▶ [What to work on] Only the stretch of the listing below that runs from the line with "Task: Look at" through the line with "Task: Sort the" is to be printed, exactly and with both ends.
Content starts
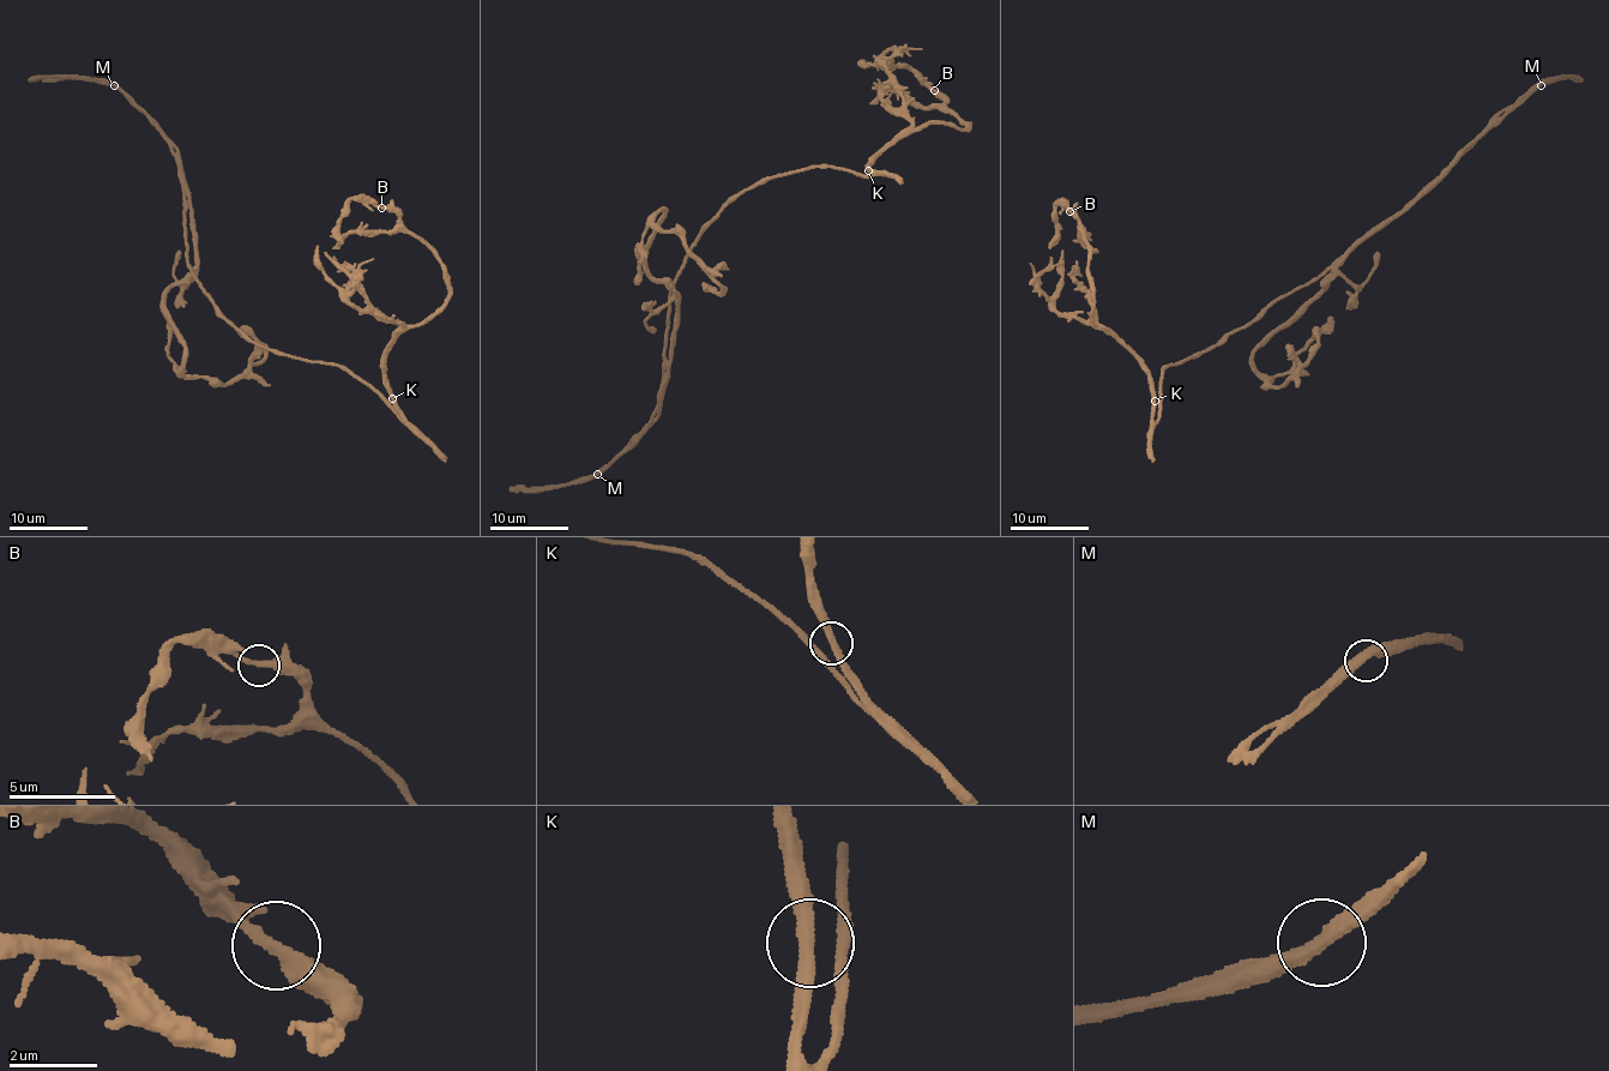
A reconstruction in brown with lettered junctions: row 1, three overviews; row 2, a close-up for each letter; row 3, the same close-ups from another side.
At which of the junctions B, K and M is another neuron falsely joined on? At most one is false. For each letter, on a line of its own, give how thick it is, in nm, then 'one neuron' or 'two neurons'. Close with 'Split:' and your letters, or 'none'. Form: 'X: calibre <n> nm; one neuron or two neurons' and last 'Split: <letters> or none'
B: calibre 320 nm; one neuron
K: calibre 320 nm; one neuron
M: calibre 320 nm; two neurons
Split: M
Content ends
Content starts
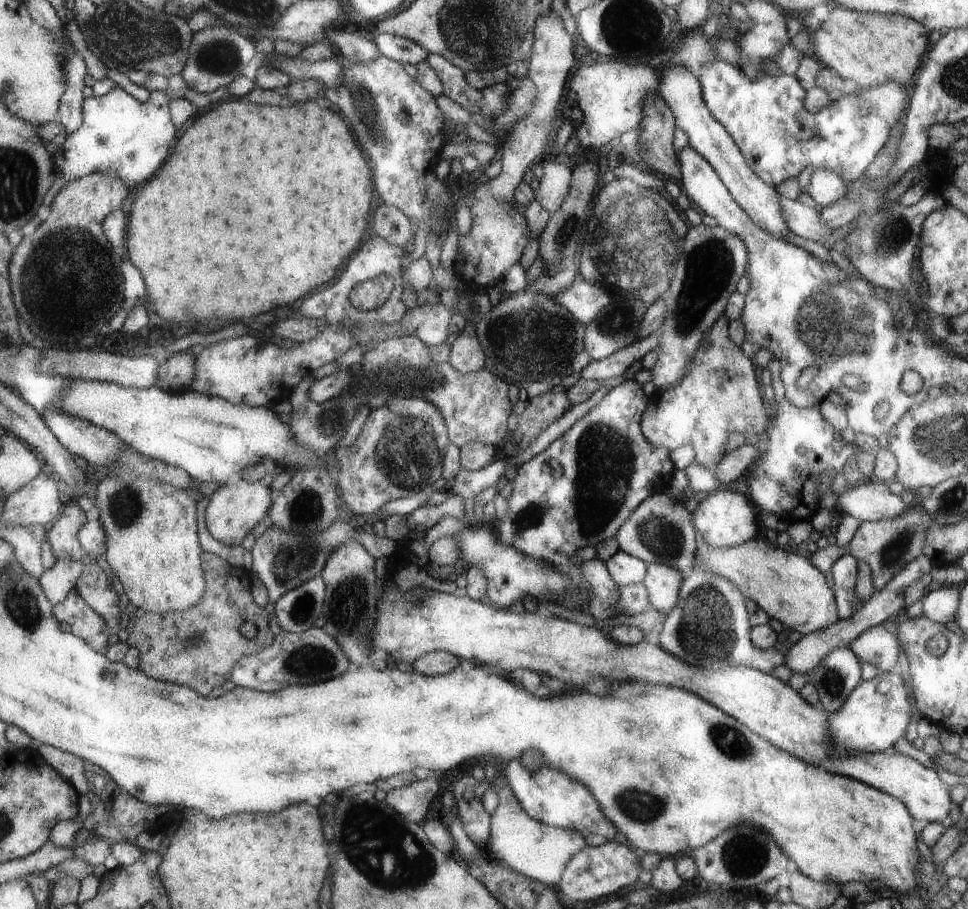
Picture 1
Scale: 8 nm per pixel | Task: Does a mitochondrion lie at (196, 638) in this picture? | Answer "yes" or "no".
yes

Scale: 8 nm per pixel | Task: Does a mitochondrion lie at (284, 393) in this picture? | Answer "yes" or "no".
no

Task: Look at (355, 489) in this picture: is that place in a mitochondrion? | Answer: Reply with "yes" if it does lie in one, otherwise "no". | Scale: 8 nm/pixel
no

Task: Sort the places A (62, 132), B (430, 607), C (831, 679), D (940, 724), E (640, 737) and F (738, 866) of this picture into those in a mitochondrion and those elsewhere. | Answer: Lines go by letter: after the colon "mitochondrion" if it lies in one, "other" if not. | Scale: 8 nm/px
Content ends
▶ [Response below]
Task: Look at (355, 489) in this picture: is that place in a mitochondrion? | Answer: Reply with "yes" if it does lie in one, otherwise "no". | Scale: 8 nm/pixel
no

Task: Sort the places A (62, 132), B (430, 607), C (831, 679), D (940, 724), E (640, 737) and F (738, 866) of this picture into those in a mitochondrion and those elsewhere. | Answer: Lines go by letter: after the colon "mitochondrion" if it lies in one, "other" if not. | Scale: 8 nm/px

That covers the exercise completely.